> This was the same before, if you had a novel idea and make a product out of it others follow.
You've almost captured the full picture of it.
If you have a great idea, it's not going to be self-evidently enough of a great idea until you've proved it can make money. That's the hard part which comes at great personal, professional and financial risk.
Algorithms are cheap. Sure, they could use your LLM history to figure out what you did. Or the LLM could just reason it out. It could save them some work, sure.
But again - the hard part is not cloning the product, it's stealing your customers. People don't seem to be focused on the hard parts.
> But again - the hard part is not cloning the product, it's stealing your customers.

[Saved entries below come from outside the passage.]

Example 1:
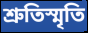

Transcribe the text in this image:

শ্রুতিস্মৃতি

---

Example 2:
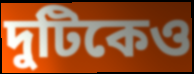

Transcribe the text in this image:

দুটিকেও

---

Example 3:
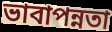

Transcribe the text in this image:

ভাবাপন্নতা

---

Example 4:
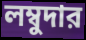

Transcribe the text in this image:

লম্বুদার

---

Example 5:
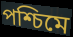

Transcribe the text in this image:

পশ্চিমে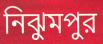
নিঝুমপুর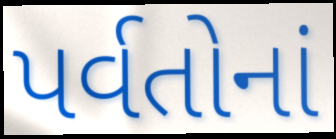
પર્વતોનાં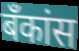
बँकांसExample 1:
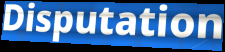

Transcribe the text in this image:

Disputation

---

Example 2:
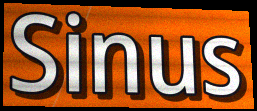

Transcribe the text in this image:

Sinus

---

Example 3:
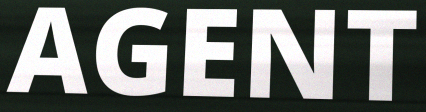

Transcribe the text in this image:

AGENT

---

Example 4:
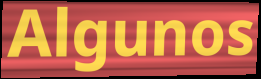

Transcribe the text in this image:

Algunos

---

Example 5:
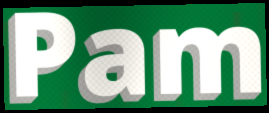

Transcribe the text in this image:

Pam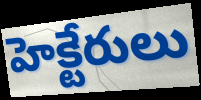
హెక్టేరులు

Yes. A Red Hat, a Microsoft -- these companies have processes, organizational structure, politics, friction, etc. They might like your products, but replicating them might not be easy for reasons that have nothing to do with how easy it is given the freedom to do it. Small shops with vision might well have a bright future, for a while, maybe.

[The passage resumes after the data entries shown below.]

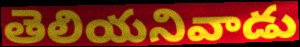
తెలియనివాడు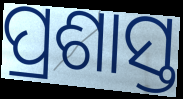
ପ୍ରଶାସ୍ତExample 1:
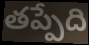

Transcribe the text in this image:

తప్పేది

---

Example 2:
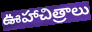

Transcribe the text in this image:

ఊహాచిత్రాలు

Yeah, and the big guys can't steal your customers. What a crazy idea.
> But again - the hard part is not cloning the product, it's stealing your customers. People don't seem to be focused on the hard parts.
Big companies seem to be bad at innovating but really, really good at enterprise sales.
I don't think the risk is that they copy your app.
The risk is that they make the category a built-in feature in something people already use. At that point, copying the product and taking the customers start to look like the same problem.